» TASK PROMPT
Which of the lines below include the word "tile"? Pull each one out.

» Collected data
§ §

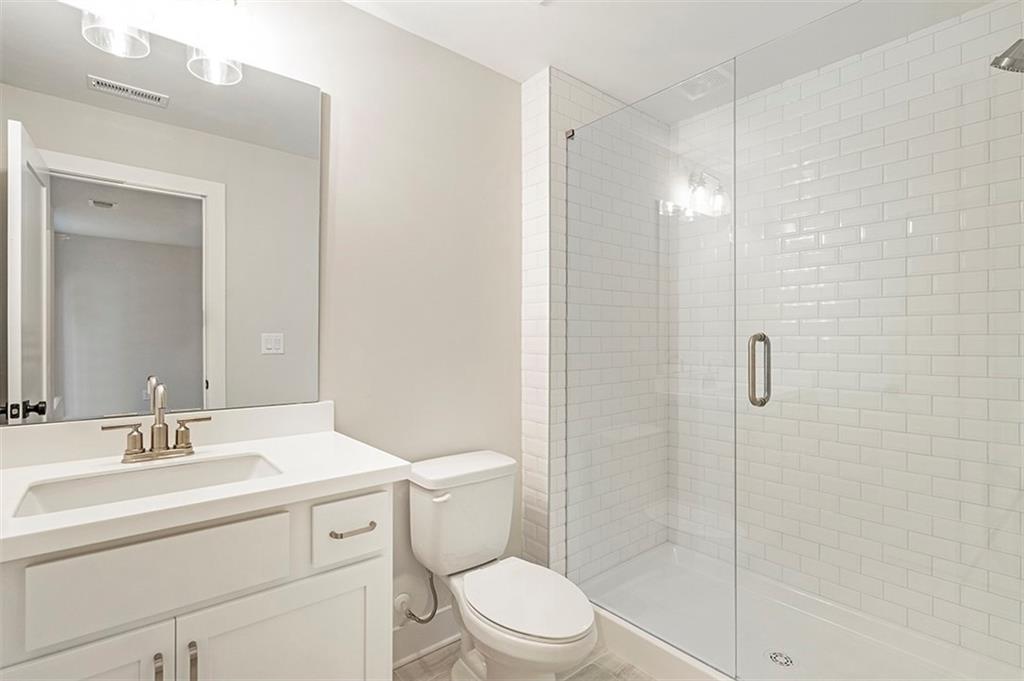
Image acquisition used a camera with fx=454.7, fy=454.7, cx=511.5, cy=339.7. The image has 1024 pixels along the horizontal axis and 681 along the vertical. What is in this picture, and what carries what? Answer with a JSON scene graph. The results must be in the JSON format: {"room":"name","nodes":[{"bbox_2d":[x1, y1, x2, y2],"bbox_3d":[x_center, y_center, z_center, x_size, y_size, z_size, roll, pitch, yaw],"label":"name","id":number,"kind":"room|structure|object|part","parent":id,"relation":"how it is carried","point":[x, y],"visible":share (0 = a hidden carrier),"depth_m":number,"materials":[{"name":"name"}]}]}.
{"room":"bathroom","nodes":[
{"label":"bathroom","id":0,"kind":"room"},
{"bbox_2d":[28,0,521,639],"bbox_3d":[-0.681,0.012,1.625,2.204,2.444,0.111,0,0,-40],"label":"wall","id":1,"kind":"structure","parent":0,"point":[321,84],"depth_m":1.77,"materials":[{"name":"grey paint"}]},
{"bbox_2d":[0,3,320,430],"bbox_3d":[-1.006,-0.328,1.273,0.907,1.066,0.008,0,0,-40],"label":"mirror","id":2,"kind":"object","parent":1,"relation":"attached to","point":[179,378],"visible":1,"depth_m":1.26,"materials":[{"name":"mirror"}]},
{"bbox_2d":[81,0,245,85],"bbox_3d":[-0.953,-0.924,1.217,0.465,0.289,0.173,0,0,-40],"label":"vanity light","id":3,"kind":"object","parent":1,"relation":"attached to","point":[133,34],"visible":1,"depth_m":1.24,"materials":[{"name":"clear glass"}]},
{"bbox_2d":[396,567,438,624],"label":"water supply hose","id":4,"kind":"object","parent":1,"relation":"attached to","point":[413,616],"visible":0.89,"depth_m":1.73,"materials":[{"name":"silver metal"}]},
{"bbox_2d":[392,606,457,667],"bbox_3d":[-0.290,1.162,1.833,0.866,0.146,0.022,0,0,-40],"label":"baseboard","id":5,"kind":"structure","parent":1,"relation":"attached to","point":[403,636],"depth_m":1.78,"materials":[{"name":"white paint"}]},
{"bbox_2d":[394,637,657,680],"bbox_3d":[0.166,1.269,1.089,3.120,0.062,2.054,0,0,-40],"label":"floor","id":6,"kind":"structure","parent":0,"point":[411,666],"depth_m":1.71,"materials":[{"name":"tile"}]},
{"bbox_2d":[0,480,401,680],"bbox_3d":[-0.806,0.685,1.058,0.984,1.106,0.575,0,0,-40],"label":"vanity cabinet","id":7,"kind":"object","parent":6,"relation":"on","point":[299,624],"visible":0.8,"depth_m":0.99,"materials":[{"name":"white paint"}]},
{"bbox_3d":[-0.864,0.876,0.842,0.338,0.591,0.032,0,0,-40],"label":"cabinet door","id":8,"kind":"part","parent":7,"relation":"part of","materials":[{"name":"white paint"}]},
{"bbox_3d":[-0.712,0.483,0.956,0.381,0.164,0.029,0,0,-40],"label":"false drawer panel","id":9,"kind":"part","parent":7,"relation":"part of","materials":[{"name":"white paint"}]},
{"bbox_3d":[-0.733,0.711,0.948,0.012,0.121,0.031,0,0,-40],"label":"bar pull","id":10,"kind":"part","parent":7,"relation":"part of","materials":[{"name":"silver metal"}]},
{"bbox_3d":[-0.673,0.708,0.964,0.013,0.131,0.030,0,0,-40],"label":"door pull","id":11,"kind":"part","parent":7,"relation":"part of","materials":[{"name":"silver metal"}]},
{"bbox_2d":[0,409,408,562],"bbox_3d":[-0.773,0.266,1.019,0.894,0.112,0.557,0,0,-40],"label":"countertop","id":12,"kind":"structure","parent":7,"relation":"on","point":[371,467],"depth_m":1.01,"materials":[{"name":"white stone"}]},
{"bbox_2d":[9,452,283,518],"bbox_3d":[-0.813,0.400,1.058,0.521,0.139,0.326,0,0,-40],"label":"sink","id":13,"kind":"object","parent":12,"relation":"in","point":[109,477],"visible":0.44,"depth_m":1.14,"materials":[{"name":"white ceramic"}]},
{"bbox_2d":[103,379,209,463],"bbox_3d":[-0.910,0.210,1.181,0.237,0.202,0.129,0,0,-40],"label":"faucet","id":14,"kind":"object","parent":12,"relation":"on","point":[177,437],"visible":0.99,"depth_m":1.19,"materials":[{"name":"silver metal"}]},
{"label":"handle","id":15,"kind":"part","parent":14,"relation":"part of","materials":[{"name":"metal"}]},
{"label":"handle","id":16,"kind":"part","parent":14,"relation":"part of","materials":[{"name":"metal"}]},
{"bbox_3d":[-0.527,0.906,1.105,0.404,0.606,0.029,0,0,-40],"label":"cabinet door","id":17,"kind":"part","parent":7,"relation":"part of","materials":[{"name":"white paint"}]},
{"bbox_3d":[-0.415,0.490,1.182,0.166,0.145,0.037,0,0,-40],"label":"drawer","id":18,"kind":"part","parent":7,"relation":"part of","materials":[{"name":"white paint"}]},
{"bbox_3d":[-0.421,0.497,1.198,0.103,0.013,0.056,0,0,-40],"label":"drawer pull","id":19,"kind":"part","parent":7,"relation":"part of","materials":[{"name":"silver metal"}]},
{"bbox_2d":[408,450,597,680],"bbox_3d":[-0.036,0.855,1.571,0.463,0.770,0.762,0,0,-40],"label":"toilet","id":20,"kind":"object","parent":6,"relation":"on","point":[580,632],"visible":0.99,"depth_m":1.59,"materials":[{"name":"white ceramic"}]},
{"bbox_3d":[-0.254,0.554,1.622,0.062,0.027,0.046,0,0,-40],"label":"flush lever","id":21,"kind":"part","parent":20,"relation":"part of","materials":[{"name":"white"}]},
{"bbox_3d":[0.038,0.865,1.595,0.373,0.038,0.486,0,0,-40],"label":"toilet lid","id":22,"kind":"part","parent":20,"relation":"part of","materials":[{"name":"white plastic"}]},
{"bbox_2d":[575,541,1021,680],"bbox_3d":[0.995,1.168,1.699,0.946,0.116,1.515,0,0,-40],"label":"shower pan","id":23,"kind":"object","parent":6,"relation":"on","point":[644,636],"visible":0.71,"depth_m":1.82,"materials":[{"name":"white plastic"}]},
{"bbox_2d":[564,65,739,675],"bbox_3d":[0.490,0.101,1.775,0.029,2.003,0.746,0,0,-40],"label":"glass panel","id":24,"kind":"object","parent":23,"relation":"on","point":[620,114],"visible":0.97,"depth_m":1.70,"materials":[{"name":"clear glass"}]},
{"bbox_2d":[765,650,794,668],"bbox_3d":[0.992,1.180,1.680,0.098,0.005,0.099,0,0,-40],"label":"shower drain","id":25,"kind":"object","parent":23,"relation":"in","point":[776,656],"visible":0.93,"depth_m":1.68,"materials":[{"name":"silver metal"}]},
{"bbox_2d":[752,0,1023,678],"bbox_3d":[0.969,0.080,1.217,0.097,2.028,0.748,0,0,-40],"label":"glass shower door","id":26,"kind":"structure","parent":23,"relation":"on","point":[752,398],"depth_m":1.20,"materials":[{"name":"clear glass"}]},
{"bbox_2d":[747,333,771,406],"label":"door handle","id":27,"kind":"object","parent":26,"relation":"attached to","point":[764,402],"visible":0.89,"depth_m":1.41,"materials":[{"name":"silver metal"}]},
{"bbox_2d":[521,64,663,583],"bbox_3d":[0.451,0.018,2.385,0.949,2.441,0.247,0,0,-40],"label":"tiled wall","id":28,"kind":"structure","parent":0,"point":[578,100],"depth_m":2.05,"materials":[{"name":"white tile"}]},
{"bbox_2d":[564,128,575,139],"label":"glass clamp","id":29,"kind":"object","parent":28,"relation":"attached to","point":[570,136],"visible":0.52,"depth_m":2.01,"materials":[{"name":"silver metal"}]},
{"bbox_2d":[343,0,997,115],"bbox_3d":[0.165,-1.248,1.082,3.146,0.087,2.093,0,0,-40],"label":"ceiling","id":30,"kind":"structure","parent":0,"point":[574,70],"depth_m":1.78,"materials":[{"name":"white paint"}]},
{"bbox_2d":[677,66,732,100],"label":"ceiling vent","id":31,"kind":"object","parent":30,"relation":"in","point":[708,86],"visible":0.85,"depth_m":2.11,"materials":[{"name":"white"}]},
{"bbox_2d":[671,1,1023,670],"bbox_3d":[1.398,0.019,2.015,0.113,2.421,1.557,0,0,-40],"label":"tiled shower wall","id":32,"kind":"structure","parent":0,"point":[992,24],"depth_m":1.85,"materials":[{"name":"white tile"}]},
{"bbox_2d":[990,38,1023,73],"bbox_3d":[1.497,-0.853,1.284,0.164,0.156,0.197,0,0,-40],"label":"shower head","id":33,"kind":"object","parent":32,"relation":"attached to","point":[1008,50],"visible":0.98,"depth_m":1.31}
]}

§ §

» THE COMPLETED TASK
{"bbox_2d":[394,637,657,680],"bbox_3d":[0.166,1.269,1.089,3.120,0.062,2.054,0,0,-40],"label":"floor","id":6,"kind":"structure","parent":0,"point":[411,666],"depth_m":1.71,"materials":[{"name":"tile"}]},
{"bbox_2d":[521,64,663,583],"bbox_3d":[0.451,0.018,2.385,0.949,2.441,0.247,0,0,-40],"label":"tiled wall","id":28,"kind":"structure","parent":0,"point":[578,100],"depth_m":2.05,"materials":[{"name":"white tile"}]},
{"bbox_2d":[671,1,1023,670],"bbox_3d":[1.398,0.019,2.015,0.113,2.421,1.557,0,0,-40],"label":"tiled shower wall","id":32,"kind":"structure","parent":0,"point":[992,24],"depth_m":1.85,"materials":[{"name":"white tile"}]},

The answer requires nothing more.